BEGIN SOURCE EXTRACT

Am I correct in assuming that you'd still want paperless to keep the original for each document you uploaded until you decide that the OCR'ed version is alright?

For my use case, I only want to keep one version of any given document. The document should be a PDF/A with an OCR text layer. I'm not necessarily interested in paperless-ng converting my PDFs for me. I am content to perform all of the document preparation before uploading to paperless-ng. So my work flow is the following:

Scan documents.

I use a good quality scanner with an automatic document feeder (Fujitsu fi-6230)
I like gscan2pdf (http://gscan2pdf.sourceforge.net/) because it allows me to rearrange pages easily before saving to PDF

Run resulting PDF through ocrmypdf to generate an OCR'd PDF/A file
Visually verify resulting PDF/A. This is my final document. Everything else gets deleted.
Upload my final PDF/A to paperless-ng (or similar) to help me tag, add metadata, search, and organize my documents. If paperless-ng blows up, or goes away, or whatever, I want to have my documents safely stored on my file system with at least a minimal organized structure that is simple to back-up such as:

document_type/correspondent/YYY-MM-DD-document.pdf

This is not to say that incorporating PDF/A conversion into paperless-ng isn't a good idea--others may find it much more useful then me. I think it's a matter of how much of steps 1-3 you want to add. With your current set up, I think I would like to see a side-by-side comparison view that would allow me to visually inspect the "archived" and "original" versions before being confident about deleting the "original". This might not be so bad when uploading one file at a time, but might be challenging if there are multiple files to go through. Perhaps, present the user with a list of documents with two versions available and let the user choose to keep the original, delete the original, or retry the ocr step on the original with different settings, on a case-by-case basis.

I'm considering to move the archived file back into the originals folder and use the database to keep track of what's archived and what is not. This would result in all documents residing in a single folder, instead of multiple.

I wouldn't. I would keep the final PDF/A document in a separate directory from files that have yet to be OCR'd and converted to PDF/A's as currently implemented. I always want to be able to simply look at the file system and see what is going on.

1 reply

jonaswinkler Dec 12, 2020
Maintainer

Regarding tags and folders

This seems easy enough. I'll have that added soon.

Original vs. Archived document version

Well, it seems you've found a workflow that works out for you. gscan2pdf is nice, I use that as well on linux.

I'll keep your comments about comparing originals and archived versions in mind. Someone else also commented about the ability to compare both versions. I might do something like that in the future.

When I implemented the mechanics regarding originals and archived documents in this way, I was primarily concerned about users who don't want their original documents touched/messed with in any way as well as users who just want paperless to do the OCR steps all by itself, without caring too much about the details. This is the best I was able to come up with.

alexgrahamuk · 2021-01-08T15:39:12Z

alexgrahamuk
Jan 8, 2021

Just starting to use paperless ng and I'd like to tag the document type against two users and then use correspondent as inciter of the correspondence. My scanner has a number of shortcuts I've setup for this but obviously it isn't picking up on the naming convention User-Correspondent* == {document_type}-{correspondent}- is there going to be a patch available soon or should I just hack something in and make a pull request?

END SOURCE EXTRACT

### WHAT YOU HAVE TO DO
In the paperless-ng forum thread, list the steps of the document workflow that the first poster describes, in order.

BEGIN DATA EXTRACT

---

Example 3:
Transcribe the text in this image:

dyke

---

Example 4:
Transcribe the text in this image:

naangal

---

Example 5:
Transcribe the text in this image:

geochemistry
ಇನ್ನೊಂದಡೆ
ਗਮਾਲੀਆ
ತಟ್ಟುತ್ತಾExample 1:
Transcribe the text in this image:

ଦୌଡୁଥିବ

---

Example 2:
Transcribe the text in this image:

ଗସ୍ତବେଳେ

END DATA EXTRACT
BEGIN DATA EXTRACT

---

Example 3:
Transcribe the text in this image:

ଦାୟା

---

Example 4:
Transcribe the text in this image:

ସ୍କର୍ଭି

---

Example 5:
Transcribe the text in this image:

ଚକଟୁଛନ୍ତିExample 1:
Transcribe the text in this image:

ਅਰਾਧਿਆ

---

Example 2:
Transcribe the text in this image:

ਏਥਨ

END DATA EXTRACT

### SOLUTION
1. Scan documents.
2. Run the resulting PDF through ocrmypdf to generate an OCR'd PDF/A file.
3. Visually verify the resulting PDF/A.
4. Upload the final PDF/A to paperless-ng (or similar) to help tag, add metadata, search, and organize the documents.